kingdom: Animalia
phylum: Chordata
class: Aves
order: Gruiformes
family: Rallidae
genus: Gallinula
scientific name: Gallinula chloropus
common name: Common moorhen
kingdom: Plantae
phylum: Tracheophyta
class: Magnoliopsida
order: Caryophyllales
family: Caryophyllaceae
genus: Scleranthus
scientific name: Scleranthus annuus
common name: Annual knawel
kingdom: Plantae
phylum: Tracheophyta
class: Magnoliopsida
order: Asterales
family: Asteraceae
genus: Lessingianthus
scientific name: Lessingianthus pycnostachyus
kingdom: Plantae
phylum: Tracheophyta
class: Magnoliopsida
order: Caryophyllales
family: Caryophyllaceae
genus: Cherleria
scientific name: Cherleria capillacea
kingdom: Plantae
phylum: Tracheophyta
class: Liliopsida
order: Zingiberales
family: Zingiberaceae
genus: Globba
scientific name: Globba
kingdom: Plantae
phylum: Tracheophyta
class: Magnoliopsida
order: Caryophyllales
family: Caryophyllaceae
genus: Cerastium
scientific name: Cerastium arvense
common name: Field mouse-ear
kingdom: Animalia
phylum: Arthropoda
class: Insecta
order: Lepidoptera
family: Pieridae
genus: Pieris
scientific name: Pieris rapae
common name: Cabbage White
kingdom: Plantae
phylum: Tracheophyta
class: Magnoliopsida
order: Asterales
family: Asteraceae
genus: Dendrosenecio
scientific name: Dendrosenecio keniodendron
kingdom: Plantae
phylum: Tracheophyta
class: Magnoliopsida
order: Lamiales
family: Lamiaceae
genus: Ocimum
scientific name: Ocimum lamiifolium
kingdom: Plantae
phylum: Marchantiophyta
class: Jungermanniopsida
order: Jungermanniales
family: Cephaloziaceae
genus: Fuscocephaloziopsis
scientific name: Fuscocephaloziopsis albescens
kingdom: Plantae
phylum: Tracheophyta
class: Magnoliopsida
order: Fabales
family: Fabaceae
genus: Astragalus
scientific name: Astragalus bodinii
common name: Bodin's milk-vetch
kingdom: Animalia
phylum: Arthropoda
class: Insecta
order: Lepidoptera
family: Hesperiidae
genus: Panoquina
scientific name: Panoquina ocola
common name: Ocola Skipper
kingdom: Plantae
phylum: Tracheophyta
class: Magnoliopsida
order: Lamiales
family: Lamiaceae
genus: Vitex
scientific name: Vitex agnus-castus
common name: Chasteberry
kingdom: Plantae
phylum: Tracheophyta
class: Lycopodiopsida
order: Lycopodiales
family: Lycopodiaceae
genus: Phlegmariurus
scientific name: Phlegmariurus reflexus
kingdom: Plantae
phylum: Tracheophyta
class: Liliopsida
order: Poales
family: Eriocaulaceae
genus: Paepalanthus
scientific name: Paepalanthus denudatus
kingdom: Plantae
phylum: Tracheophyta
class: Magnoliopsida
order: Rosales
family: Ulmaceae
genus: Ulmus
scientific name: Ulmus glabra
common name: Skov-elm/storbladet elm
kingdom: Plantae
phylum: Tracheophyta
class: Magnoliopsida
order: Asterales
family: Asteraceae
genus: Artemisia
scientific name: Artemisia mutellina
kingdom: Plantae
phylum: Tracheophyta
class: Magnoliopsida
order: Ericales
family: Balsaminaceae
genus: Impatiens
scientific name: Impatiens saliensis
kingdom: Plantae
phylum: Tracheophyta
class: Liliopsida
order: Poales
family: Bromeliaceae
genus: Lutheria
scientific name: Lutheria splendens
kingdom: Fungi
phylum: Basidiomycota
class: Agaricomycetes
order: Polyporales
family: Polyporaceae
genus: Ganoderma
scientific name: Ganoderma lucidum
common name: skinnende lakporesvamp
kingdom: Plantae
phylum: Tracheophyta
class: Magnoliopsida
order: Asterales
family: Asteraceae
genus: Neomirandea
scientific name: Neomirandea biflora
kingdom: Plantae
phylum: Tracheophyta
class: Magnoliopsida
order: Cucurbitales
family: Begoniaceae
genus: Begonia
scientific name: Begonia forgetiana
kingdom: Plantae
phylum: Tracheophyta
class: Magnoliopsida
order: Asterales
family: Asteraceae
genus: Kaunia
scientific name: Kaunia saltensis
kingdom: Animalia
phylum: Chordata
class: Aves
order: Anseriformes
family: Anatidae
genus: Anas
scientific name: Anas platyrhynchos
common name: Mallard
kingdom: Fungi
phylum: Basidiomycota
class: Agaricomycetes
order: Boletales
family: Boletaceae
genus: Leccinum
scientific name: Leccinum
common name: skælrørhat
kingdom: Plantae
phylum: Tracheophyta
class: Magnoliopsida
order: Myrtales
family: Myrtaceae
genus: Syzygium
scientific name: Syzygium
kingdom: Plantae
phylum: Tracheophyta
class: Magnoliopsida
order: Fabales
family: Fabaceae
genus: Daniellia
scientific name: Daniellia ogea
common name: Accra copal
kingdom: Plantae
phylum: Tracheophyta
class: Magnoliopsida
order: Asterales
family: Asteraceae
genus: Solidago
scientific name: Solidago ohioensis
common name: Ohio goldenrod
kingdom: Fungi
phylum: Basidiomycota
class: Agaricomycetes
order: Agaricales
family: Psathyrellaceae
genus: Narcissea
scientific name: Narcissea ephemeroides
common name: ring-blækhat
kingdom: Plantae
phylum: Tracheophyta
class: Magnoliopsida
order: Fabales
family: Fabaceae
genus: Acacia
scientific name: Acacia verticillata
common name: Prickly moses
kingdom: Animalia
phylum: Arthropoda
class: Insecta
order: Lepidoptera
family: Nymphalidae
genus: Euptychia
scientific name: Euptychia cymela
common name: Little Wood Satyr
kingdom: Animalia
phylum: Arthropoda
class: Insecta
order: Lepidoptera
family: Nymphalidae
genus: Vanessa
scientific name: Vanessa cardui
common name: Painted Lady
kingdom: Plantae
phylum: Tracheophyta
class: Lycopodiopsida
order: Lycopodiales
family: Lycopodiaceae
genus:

■ EXERCISE ■
Copy out every line of all the rows above, keeping each word and character unchanged.

■ SOLUTION TO THIS EXERCISE ■
kingdom: Animalia
phylum: Chordata
class: Aves
order: Gruiformes
family: Rallidae
genus: Gallinula
scientific name: Gallinula chloropus
common name: Common moorhen
kingdom: Plantae
phylum: Tracheophyta
class: Magnoliopsida
order: Caryophyllales
family: Caryophyllaceae
genus: Scleranthus
scientific name: Scleranthus annuus
common name: Annual knawel
kingdom: Plantae
phylum: Tracheophyta
class: Magnoliopsida
order: Asterales
family: Asteraceae
genus: Lessingianthus
scientific name: Lessingianthus pycnostachyus
kingdom: Plantae
phylum: Tracheophyta
class: Magnoliopsida
order: Caryophyllales
family: Caryophyllaceae
genus: Cherleria
scientific name: Cherleria capillacea
kingdom: Plantae
phylum: Tracheophyta
class: Liliopsida
order: Zingiberales
family: Zingiberaceae
genus: Globba
scientific name: Globba
kingdom: Plantae
phylum: Tracheophyta
class: Magnoliopsida
order: Caryophyllales
family: Caryophyllaceae
genus: Cerastium
scientific name: Cerastium arvense
common name: Field mouse-ear
kingdom: Animalia
phylum: Arthropoda
class: Insecta
order: Lepidoptera
family: Pieridae
genus: Pieris
scientific name: Pieris rapae
common name: Cabbage White
kingdom: Plantae
phylum: Tracheophyta
class: Magnoliopsida
order: Asterales
family: Asteraceae
genus: Dendrosenecio
scientific name: Dendrosenecio keniodendron
kingdom: Plantae
phylum: Tracheophyta
class: Magnoliopsida
order: Lamiales
family: Lamiaceae
genus: Ocimum
scientific name: Ocimum lamiifolium
kingdom: Plantae
phylum: Marchantiophyta
class: Jungermanniopsida
order: Jungermanniales
family: Cephaloziaceae
genus: Fuscocephaloziopsis
scientific name: Fuscocephaloziopsis albescens
kingdom: Plantae
phylum: Tracheophyta
class: Magnoliopsida
order: Fabales
family: Fabaceae
genus: Astragalus
scientific name: Astragalus bodinii
common name: Bodin's milk-vetch
kingdom: Animalia
phylum: Arthropoda
class: Insecta
order: Lepidoptera
family: Hesperiidae
genus: Panoquina
scientific name: Panoquina ocola
common name: Ocola Skipper
kingdom: Plantae
phylum: Tracheophyta
class: Magnoliopsida
order: Lamiales
family: Lamiaceae
genus: Vitex
scientific name: Vitex agnus-castus
common name: Chasteberry
kingdom: Plantae
phylum: Tracheophyta
class: Lycopodiopsida
order: Lycopodiales
family: Lycopodiaceae
genus: Phlegmariurus
scientific name: Phlegmariurus reflexus
kingdom: Plantae
phylum: Tracheophyta
class: Liliopsida
order: Poales
family: Eriocaulaceae
genus: Paepalanthus
scientific name: Paepalanthus denudatus
kingdom: Plantae
phylum: Tracheophyta
class: Magnoliopsida
order: Rosales
family: Ulmaceae
genus: Ulmus
scientific name: Ulmus glabra
common name: Skov-elm/storbladet elm
kingdom: Plantae
phylum: Tracheophyta
class: Magnoliopsida
order: Asterales
family: Asteraceae
genus: Artemisia
scientific name: Artemisia mutellina
kingdom: Plantae
phylum: Tracheophyta
class: Magnoliopsida
order: Ericales
family: Balsaminaceae
genus: Impatiens
scientific name: Impatiens saliensis
kingdom: Plantae
phylum: Tracheophyta
class: Liliopsida
order: Poales
family: Bromeliaceae
genus: Lutheria
scientific name: Lutheria splendens
kingdom: Fungi
phylum: Basidiomycota
class: Agaricomycetes
order: Polyporales
family: Polyporaceae
genus: Ganoderma
scientific name: Ganoderma lucidum
common name: skinnende lakporesvamp
kingdom: Plantae
phylum: Tracheophyta
class: Magnoliopsida
order: Asterales
family: Asteraceae
genus: Neomirandea
scientific name: Neomirandea biflora
kingdom: Plantae
phylum: Tracheophyta
class: Magnoliopsida
order: Cucurbitales
family: Begoniaceae
genus: Begonia
scientific name: Begonia forgetiana
kingdom: Plantae
phylum: Tracheophyta
class: Magnoliopsida
order: Asterales
family: Asteraceae
genus: Kaunia
scientific name: Kaunia saltensis
kingdom: Animalia
phylum: Chordata
class: Aves
order: Anseriformes
family: Anatidae
genus: Anas
scientific name: Anas platyrhynchos
common name: Mallard
kingdom: Fungi
phylum: Basidiomycota
class: Agaricomycetes
order: Boletales
family: Boletaceae
genus: Leccinum
scientific name: Leccinum
common name: skælrørhat
kingdom: Plantae
phylum: Tracheophyta
class: Magnoliopsida
order: Myrtales
family: Myrtaceae
genus: Syzygium
scientific name: Syzygium
kingdom: Plantae
phylum: Tracheophyta
class: Magnoliopsida
order: Fabales
family: Fabaceae
genus: Daniellia
scientific name: Daniellia ogea
common name: Accra copal
kingdom: Plantae
phylum: Tracheophyta
class: Magnoliopsida
order: Asterales
family: Asteraceae
genus: Solidago
scientific name: Solidago ohioensis
common name: Ohio goldenrod
kingdom: Fungi
phylum: Basidiomycota
class: Agaricomycetes
order: Agaricales
family: Psathyrellaceae
genus: Narcissea
scientific name: Narcissea ephemeroides
common name: ring-blækhat
kingdom: Plantae
phylum: Tracheophyta
class: Magnoliopsida
order: Fabales
family: Fabaceae
genus: Acacia
scientific name: Acacia verticillata
common name: Prickly moses
kingdom: Animalia
phylum: Arthropoda
class: Insecta
order: Lepidoptera
family: Nymphalidae
genus: Euptychia
scientific name: Euptychia cymela
common name: Little Wood Satyr
kingdom: Animalia
phylum: Arthropoda
class: Insecta
order: Lepidoptera
family: Nymphalidae
genus: Vanessa
scientific name: Vanessa cardui
common name: Painted Lady
kingdom: Plantae
phylum: Tracheophyta
class: Lycopodiopsida
order: Lycopodiales
family: Lycopodiaceae
genus:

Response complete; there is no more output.